Distil provides your application with the token through the getToken call. Your application must always perform the getToken call immediately before any request to the API and the returned token should be appended as an HTTP header. Your application should never store the token, since when the token expires the SDK will transparently perform the authentication steps again upon the next getToken call.
Handle Error States
The getToken method can fail to fetch a token due to various reasons such as lack of network connectivity, internal errors etc. The application must handle these errors with a similar strategy as for the connections to the API server. For example, the application shows a dialog to the user requesting them to check their connectivity status.
For non-network related errors, the application should continue as normal, without a token. This ensures proper function in the case of the Distil server is bypassed for some reason. We also recommend using a circuit-breaker that backs off from calling getToken when in prolonged error state.
When your application makes API calls with the token added as a header, the Distil server responds with either a 200 (OK) or a 456 (BLOCKED) code. The 200 response means the request is allowed by Distil. Your API server sends back the payload to your application. The 456 response means the request triggered a treat violation and the security setting configured in the Distil Portal is set to drop the request for the specific threat violation.
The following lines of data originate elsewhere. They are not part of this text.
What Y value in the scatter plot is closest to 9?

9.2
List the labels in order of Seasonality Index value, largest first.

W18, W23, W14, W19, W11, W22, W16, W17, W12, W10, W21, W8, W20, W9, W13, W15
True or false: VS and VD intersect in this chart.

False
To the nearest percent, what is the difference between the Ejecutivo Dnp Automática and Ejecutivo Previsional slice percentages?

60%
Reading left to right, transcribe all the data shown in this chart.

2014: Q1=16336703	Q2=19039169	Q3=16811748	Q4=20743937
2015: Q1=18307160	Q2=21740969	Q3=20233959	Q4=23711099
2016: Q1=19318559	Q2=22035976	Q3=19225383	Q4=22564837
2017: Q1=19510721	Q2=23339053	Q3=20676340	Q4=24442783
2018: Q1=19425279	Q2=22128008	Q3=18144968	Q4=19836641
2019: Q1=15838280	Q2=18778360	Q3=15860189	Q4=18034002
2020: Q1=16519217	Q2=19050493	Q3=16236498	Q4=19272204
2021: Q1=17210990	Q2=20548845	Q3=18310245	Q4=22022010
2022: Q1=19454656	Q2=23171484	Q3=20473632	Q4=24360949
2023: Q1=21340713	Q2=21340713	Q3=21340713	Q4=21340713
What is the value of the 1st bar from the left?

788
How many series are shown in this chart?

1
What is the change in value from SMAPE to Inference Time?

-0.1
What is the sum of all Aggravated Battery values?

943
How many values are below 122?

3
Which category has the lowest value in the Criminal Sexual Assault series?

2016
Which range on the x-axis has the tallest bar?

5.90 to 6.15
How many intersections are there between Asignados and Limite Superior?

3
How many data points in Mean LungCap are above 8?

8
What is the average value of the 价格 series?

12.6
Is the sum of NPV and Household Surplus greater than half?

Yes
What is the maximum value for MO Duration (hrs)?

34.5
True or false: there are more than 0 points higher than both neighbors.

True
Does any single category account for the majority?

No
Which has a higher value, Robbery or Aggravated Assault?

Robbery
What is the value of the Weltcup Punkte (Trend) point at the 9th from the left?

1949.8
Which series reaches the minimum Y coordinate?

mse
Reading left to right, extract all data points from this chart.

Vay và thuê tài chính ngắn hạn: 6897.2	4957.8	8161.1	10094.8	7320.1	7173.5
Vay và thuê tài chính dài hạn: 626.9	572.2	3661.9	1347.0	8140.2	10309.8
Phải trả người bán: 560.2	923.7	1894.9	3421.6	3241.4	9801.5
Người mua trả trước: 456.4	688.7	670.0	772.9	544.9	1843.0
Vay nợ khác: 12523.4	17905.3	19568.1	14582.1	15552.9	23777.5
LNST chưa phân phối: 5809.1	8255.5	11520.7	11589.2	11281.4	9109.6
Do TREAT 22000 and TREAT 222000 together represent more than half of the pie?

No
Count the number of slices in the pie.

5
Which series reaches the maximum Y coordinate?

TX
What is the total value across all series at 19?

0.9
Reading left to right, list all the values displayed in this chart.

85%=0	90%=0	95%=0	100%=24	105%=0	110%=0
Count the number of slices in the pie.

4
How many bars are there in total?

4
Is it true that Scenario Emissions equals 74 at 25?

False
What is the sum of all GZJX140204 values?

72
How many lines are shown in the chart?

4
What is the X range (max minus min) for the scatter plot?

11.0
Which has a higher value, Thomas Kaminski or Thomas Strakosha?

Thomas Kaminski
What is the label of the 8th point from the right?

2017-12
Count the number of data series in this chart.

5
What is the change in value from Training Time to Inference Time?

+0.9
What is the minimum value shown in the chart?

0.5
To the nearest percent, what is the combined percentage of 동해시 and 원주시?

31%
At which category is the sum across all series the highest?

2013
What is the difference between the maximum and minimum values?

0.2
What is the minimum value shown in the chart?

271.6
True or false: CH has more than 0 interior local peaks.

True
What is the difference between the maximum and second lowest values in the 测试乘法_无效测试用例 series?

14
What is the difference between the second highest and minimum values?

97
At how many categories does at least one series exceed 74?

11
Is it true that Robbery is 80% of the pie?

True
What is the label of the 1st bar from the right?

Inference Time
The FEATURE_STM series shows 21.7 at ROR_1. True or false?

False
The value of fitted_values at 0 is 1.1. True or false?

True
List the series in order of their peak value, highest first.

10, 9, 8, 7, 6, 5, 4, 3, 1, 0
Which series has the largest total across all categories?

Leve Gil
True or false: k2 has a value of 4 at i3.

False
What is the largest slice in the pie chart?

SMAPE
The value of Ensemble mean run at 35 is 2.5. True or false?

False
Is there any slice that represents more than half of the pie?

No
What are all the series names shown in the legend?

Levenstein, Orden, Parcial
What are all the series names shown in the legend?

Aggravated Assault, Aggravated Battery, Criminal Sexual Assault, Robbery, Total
The table below lists the possible violations you can customize behavior for in the Distil Portal.
|No Distil Identifier||
The request did not have a token added as a HTTP header.
The Distil Portal reports this threat as "Missing Unique ID".
The application issuing the request was executed under suspicious circumstances. This typically occurs when the request is made from an application simulator/emulator or an automation tool.
The Distil Portal reports this threat as "Bad Client Automation Tools".
|Invalid or Expired Token||
The request’s authentication token is invalid or expired. This typically occurs when a request fails the SDK challenge or fails the token integrity check.